_What is being asked_. Below are some records. Write out exactly their lines from the one with "The Cars We Appreciate Far More Today" through the one with "MORE DETAILS", and leave the pictures behind.

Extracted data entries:
┄┄┄┄┄┄┄┄┄┄

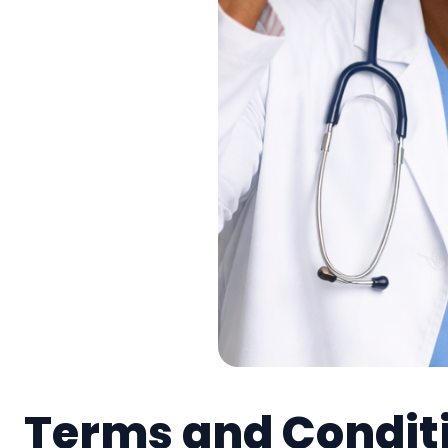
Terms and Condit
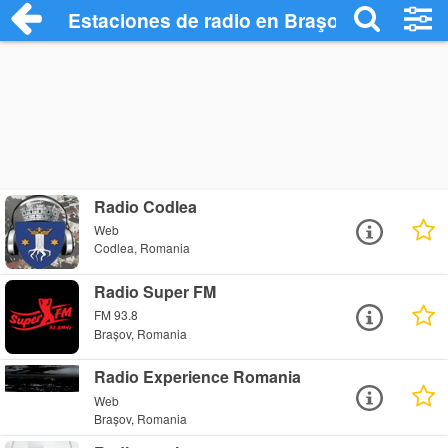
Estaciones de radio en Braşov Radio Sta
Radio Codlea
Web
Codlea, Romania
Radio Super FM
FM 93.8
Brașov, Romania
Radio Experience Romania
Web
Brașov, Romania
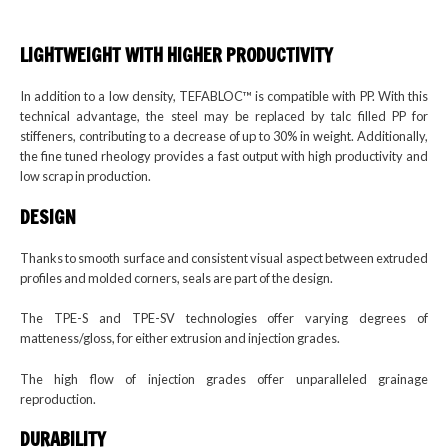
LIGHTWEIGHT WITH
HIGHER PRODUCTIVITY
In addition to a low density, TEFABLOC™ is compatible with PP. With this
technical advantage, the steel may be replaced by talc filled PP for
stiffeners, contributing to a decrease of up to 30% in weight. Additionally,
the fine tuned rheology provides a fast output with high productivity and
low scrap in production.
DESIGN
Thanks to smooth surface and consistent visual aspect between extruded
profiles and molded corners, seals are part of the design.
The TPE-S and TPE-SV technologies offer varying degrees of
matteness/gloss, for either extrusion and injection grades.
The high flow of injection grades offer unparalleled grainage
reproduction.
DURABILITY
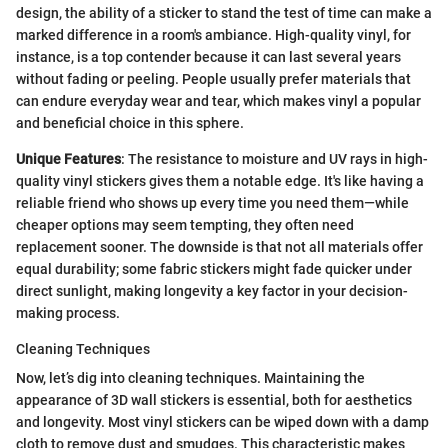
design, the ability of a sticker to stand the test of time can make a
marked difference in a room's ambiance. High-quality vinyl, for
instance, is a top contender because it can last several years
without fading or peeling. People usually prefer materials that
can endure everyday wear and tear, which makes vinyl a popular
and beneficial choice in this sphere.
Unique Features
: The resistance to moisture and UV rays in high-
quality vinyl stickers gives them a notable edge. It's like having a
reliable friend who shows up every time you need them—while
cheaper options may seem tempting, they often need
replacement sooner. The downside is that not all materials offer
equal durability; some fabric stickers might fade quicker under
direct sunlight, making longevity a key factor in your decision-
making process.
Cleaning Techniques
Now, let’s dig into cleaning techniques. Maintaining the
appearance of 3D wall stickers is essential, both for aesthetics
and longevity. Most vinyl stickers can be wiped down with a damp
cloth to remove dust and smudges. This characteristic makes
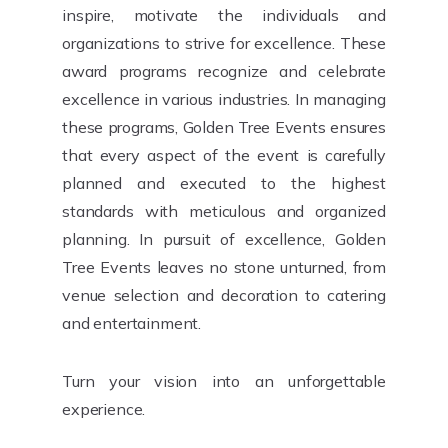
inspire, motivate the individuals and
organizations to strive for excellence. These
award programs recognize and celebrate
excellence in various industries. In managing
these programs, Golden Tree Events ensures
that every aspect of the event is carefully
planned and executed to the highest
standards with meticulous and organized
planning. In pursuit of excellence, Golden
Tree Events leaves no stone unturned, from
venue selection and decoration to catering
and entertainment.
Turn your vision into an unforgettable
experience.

┄┄┄┄┄┄┄┄┄┄

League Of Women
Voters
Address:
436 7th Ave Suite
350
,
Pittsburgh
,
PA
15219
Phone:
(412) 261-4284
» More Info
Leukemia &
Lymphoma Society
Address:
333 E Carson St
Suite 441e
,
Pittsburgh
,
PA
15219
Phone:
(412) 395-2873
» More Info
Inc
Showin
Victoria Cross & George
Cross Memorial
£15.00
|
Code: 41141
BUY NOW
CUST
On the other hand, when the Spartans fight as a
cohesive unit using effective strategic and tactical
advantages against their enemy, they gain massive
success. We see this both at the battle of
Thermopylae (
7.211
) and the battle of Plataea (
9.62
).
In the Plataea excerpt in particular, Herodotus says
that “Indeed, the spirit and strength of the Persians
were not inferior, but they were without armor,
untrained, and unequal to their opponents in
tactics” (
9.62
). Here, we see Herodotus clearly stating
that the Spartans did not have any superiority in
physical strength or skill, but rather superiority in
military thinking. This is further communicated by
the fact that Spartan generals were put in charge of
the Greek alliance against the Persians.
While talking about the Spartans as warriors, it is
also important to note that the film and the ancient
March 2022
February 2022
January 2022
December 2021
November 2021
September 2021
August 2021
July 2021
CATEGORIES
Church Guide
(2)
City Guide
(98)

┄┄┄┄┄┄┄┄┄┄

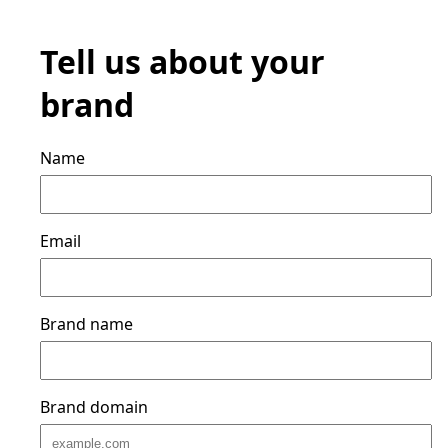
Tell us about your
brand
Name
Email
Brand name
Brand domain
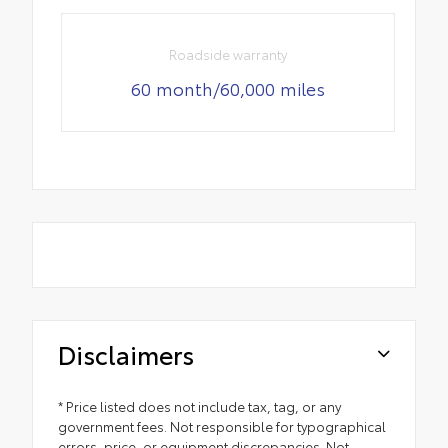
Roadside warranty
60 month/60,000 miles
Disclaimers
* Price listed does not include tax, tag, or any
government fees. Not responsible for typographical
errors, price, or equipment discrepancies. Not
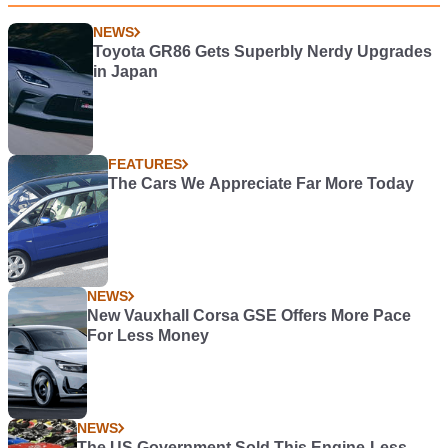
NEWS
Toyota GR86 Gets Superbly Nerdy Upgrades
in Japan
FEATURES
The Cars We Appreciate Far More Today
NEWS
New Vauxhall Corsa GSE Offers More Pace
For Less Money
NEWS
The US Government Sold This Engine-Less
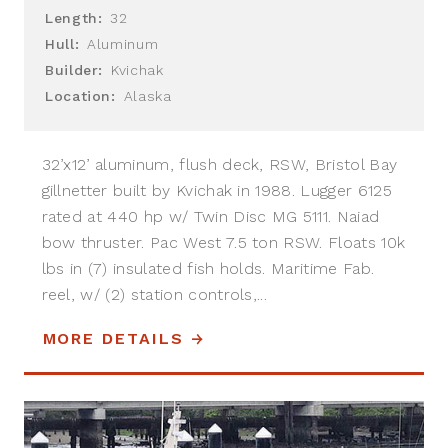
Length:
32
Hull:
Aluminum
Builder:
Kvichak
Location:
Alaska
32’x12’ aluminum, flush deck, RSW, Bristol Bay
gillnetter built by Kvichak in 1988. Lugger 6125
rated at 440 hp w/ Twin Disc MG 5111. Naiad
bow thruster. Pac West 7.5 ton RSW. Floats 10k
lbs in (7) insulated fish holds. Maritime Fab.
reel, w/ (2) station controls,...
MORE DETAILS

┄┄┄┄┄┄┄┄┄┄

_Answer area_.
The Cars We Appreciate Far More Today
NEWS
New Vauxhall Corsa GSE Offers More Pace
For Less Money
NEWS
The US Government Sold This Engine-Less
Length:
32
Hull:
Aluminum
Builder:
Kvichak
Location:
Alaska
32’x12’ aluminum, flush deck, RSW, Bristol Bay
gillnetter built by Kvichak in 1988. Lugger 6125
rated at 440 hp w/ Twin Disc MG 5111. Naiad
bow thruster. Pac West 7.5 ton RSW. Floats 10k
lbs in (7) insulated fish holds. Maritime Fab.
reel, w/ (2) station controls,...
MORE DETAILS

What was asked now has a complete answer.